Saved data entries:
....................
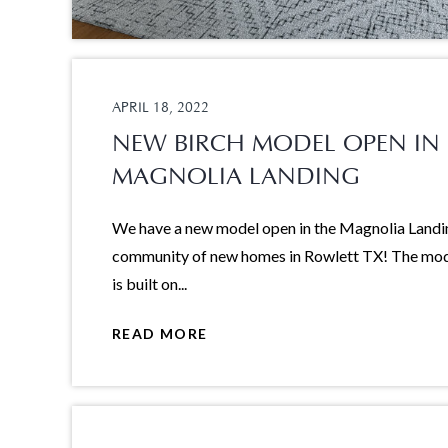
APRIL 18, 2022
NEW BIRCH MODEL OPEN IN
MAGNOLIA LANDING
We have a new model open in the Magnolia Landi
community of new homes in Rowlett TX! The mo
is built on...
READ MORE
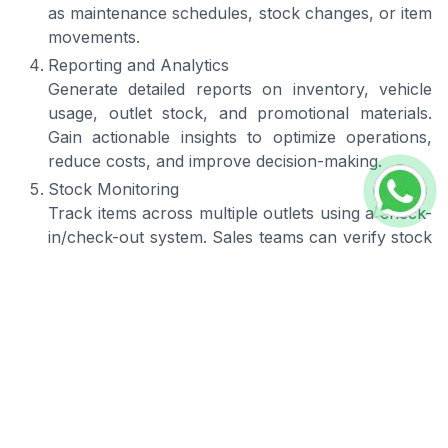
as maintenance schedules, stock changes, or item
movements.
Reporting and Analytics
Generate detailed reports on inventory, vehicle
usage, outlet stock, and promotional materials.
Gain actionable insights to optimize operations,
reduce costs, and improve decision-making.
Stock Monitoring
Track items across multiple outlets using a check-
in/check-out system. Sales teams can verify stock
at each location to ensure proper placement,
availability, and accountability.
Mobile Access
Use the system on smartphones or tablets,
providing flexibility for field employees and remote
workers. Manage inventory, track deliveries, and
update records anytime, anywhere.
....................
TASK ITEM
Leave out every picture and copy the rest of the records exactly.

RESPONSE
APRIL 18, 2022
NEW BIRCH MODEL OPEN IN
MAGNOLIA LANDING
We have a new model open in the Magnolia Landi
community of new homes in Rowlett TX! The mo
is built on...
READ MORE
as maintenance schedules, stock changes, or item
movements.
Reporting and Analytics
Generate detailed reports on inventory, vehicle
usage, outlet stock, and promotional materials.
Gain actionable insights to optimize operations,
reduce costs, and improve decision-making.
Stock Monitoring
Track items across multiple outlets using a check-
in/check-out system. Sales teams can verify stock
at each location to ensure proper placement,
availability, and accountability.
Mobile Access
Use the system on smartphones or tablets,
providing flexibility for field employees and remote
workers. Manage inventory, track deliveries, and
update records anytime, anywhere.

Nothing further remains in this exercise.